» **LISTA DE TAREFAS**
1. Com base no texto sobre igualdade e cidadania, responda:
(a) Que conquistas, segundo o texto, melhoraram a questão da igualdade ao longo das décadas?
(b) De acordo com DEMO (1994), a que se destinam as políticas sociais dirigidas à população marginalizada?
(c) Que adjetivo o texto usa para qualificar a liberdade atribuída ao indivíduo?
2. Traduza para o inglês esta frase do texto sobre igualdade e cidadania: "Este progresso inegável do segundo aspecto tem intensificado a insatisfação com o primeiro."
3. Altere o trecho do texto sobre igualdade e cidadania que vai de "O sufrágio universal, direito" até "seio dos Estados-nações.", inclusive, trocando "igualdade" por "equidade", e escreva-o novamente.

==== TRECHO DA PÁGINA ====

A maior inovação que a modernidade tem introduzido no tratamento deste velho tema é o dramático contraste do aspecto da igualdade. O princípio fundamental desde a Revolução Francesa, tem sido qualquer solução de igualdade na evolução do indivíduo. Isto constitui-se numa tática hipócrita e inútil, se não existe ao mesmo tempo algum tipo de igualdade relacionada a posse da propriedade.

O sufrágio universal, direito da mulher ao voto, cartas de direitos dos indivíduos, proteção da justiça contra discriminações tem melhorado a questão da igualdade, durante as décadas. Porém, com deficiência e ambigüidades, o projeto de igualdade ante a lei tem sido completado no seio dos Estados-nações.

Este progresso inegável do segundo aspecto tem intensificado a insatisfação com o primeiro. Embora as teorias liberais façam esforços para convencer que o respeito à propriedade segue sendo válido.

A igualdade da cidadania é profundamente seletiva deixando de lado diferenças, com a produção de uma subjetividade serializada, que segundo GUATTARI & ROLNIK(1986), os indivíduos são reduzidos a engrenagens concentradas sobre o valor de seus atos, valor que responde ao mercado capitalista, transformados em receptáculo passivo das estratégias de produção, de consumo e de dominação, no interior de administrações burocráticas públicas e privadas.

Então, segundo DEMO(1994), as relações de mercado se tornam a ordem natural e a marginalização da maioria da população é normal e "as políticas sociais à elas dIrigidas não se destinam à eqüidade, mas a evitar a conturbação de mercado"(p.96).

A liberdade atribuída ao indivíduo é ilusória, pois, ela é necessária para as reproduções capitalistas intocadas pelo princípio da igualdade, meramente formal da cidadania.

A autonomia e a liberdade assegurada nas leis, ao invés de promoverem o indivíduo, apenas, aumentam o controle sobre ele, que estão a cada dia mais sujeitos à produção e ao consumo. O próprio espaço destrói a capacidade de ser livre e de ser solidadário, ou seja, a sua subjetividade está calcada num processo de individualização, onde o indivíduo acaba sendo objeto de si próprio.

==== REGISTROS FORNECIDOS ====

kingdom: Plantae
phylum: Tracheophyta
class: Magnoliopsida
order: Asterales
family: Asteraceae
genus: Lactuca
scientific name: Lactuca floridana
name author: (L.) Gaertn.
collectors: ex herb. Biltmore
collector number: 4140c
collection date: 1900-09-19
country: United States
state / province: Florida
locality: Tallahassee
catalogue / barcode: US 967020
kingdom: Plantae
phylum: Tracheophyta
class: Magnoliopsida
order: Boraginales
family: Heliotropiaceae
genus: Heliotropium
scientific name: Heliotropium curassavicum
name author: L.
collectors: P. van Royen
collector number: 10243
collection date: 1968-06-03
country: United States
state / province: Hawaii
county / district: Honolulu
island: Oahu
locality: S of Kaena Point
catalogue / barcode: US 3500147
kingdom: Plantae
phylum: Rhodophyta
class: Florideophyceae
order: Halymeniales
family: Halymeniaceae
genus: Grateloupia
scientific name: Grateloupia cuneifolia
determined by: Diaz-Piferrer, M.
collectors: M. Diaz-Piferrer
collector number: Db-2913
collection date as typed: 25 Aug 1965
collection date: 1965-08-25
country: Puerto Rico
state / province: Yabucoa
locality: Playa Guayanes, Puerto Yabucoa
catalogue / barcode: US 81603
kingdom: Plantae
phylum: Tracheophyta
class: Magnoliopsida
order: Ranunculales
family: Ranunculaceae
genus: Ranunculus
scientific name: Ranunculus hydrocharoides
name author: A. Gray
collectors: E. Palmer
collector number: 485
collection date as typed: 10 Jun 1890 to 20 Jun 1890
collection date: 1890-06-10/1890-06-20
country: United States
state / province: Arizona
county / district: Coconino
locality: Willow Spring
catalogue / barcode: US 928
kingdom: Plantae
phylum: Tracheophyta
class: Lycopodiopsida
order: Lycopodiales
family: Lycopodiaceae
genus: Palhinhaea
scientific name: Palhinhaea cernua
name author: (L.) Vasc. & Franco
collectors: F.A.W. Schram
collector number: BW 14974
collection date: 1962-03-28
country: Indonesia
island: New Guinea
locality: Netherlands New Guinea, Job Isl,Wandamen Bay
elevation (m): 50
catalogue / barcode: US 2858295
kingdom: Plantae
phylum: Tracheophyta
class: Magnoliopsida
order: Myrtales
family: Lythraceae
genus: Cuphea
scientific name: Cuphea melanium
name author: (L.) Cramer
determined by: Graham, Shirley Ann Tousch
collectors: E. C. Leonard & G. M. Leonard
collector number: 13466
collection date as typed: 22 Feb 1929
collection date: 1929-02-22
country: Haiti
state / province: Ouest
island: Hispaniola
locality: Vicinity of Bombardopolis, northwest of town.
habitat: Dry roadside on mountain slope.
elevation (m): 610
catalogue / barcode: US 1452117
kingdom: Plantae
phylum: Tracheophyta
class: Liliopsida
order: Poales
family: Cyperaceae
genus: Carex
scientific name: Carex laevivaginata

====

» **RESULTADOS DO EXERCÍCIO**
1.
(a) O sufrágio universal, o direito da mulher ao voto, as cartas de direitos dos indivíduos e a proteção da justiça contra discriminações.
(b) Não se destinam à equidade, mas a evitar a conturbação de mercado.
(c) Ilusória.

2. This undeniable progress in the second aspect has intensified dissatisfaction with the first.

3.
O sufrágio universal, direito da mulher ao voto, cartas de direitos dos indivíduos, proteção da justiça contra discriminações tem melhorado a questão da equidade, durante as décadas. Porém, com deficiência e ambigüidades, o projeto de equidade ante a lei tem sido completado no seio dos Estados-nações.